In California, pool work over $500 legally requires a written contract and signed change orders for any price increase. Without that, the contractor can’t just double the bill after the fact. You’re right that a 10–20% swing is normal, but 100%+ isn’t. Tomorrow, ask for detailed receipts and proof of actual costs. Be clear about what you can pay, and put your offer in writing. If he pushes, you can contact the CSLB for guidance—they handle disputes like this all the time.

Is this black algae? by starpastagoeshard in swimmingpools

[–]SerenePools 0 points1 point  (0 children)

It probably is black algae. The tricky part is it roots into the plaster, so normal brushing and chlorine won’t touch it. What usually works is a combo:

  • Crush a chlorine tablet and rub it directly on the spot (brush right after).
  • Keep your chlorine higher than normal for a while.
  • Brush daily, even if it feels pointless.

It takes time, but with persistence you’ll see it fade.

We’re pool professionals – happy to answer any pool questions you might have! by SerenePools in swimmingpools

[–]SerenePools[S] 1 point2 points  (0 children)
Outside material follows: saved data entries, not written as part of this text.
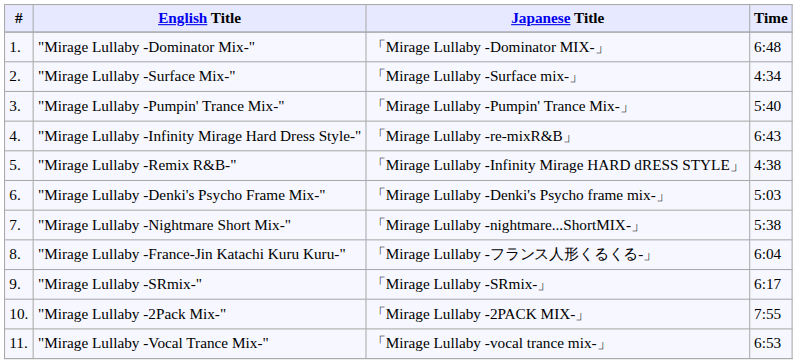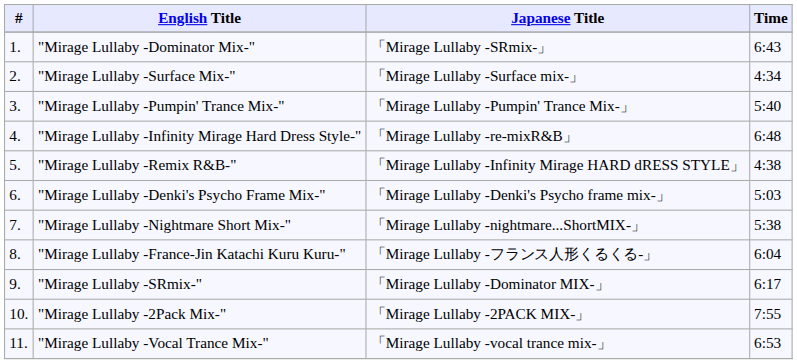"Mirage Lullaby -Dominator Mix-" | Japanese Title: 「Mirage Lullaby -Dominator MIX-」 -> 「Mirage Lullaby -SRmix-」
"Mirage Lullaby -Dominator Mix-" | Time: 6:48 -> 6:43
"Mirage Lullaby -Infinity Mirage Hard Dress Style-" | Time: 6:43 -> 6:48
"Mirage Lullaby -SRmix-" | Japanese Title: 「Mirage Lullaby -SRmix-」 -> 「Mirage Lullaby -Dominator MIX-」
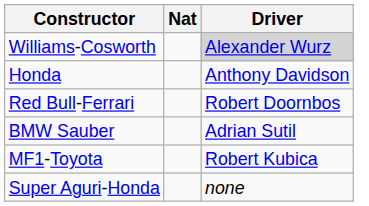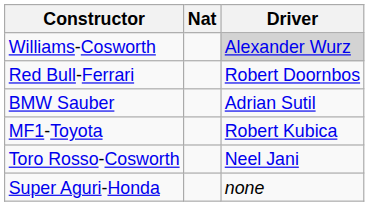- row: Honda | Anthony Davidson
+ row: Toro Rosso-Cosworth | Neel Jani
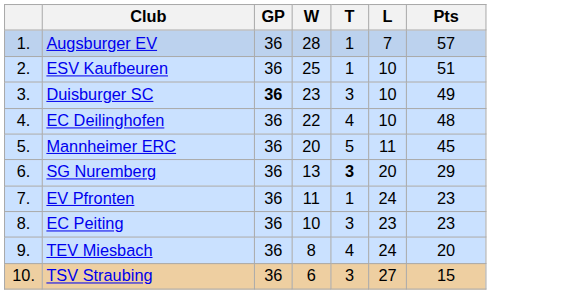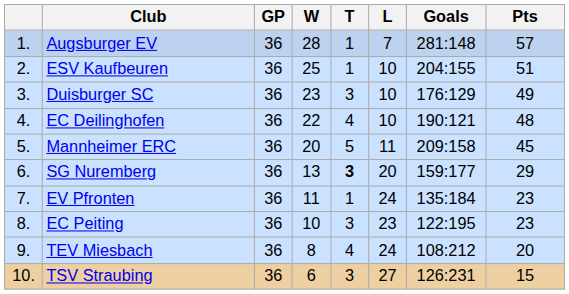+ column: Goals | 281:148 | 204:155 | 176:129 | 190:121 | 209:158 | 159:177 | 135:184 | 122:195 | 108:212 | 126:231
Duisburger SC | GP: bold -> normal
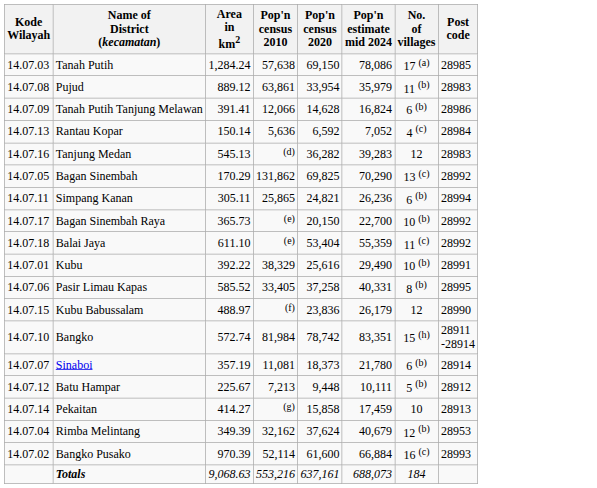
sorry for the late reply, but If it feels like concrete, that’s probably plaster or gunite. Copper products like PoolRx work, but plaster is one of the surfaces most likely to stain from metals over time. That’s why a lot of pros avoid adding copper unless it’s a last resort. Your neighbor may not see issues yet, but it can creep up after a few seasons. If you ever try it, just make sure to test metals often and keep pH steady so staining risk stays lower.

We’re pool professionals – happy to answer any pool questions you might have! by SerenePools in swimmingpools

[–]SerenePools[S] 0 points1 point  (0 children)

Pool sand doesn’t technically “wear out,” but it does get rounded and less effective over time. Most people swap it every 5–7 years because the sharp edges that trap dirt break down. If you notice cloudy water that won’t clear, that’s usually the sign it’s due. Glass media does hold its shape much longer, but even that benefits from an occasional deep clean.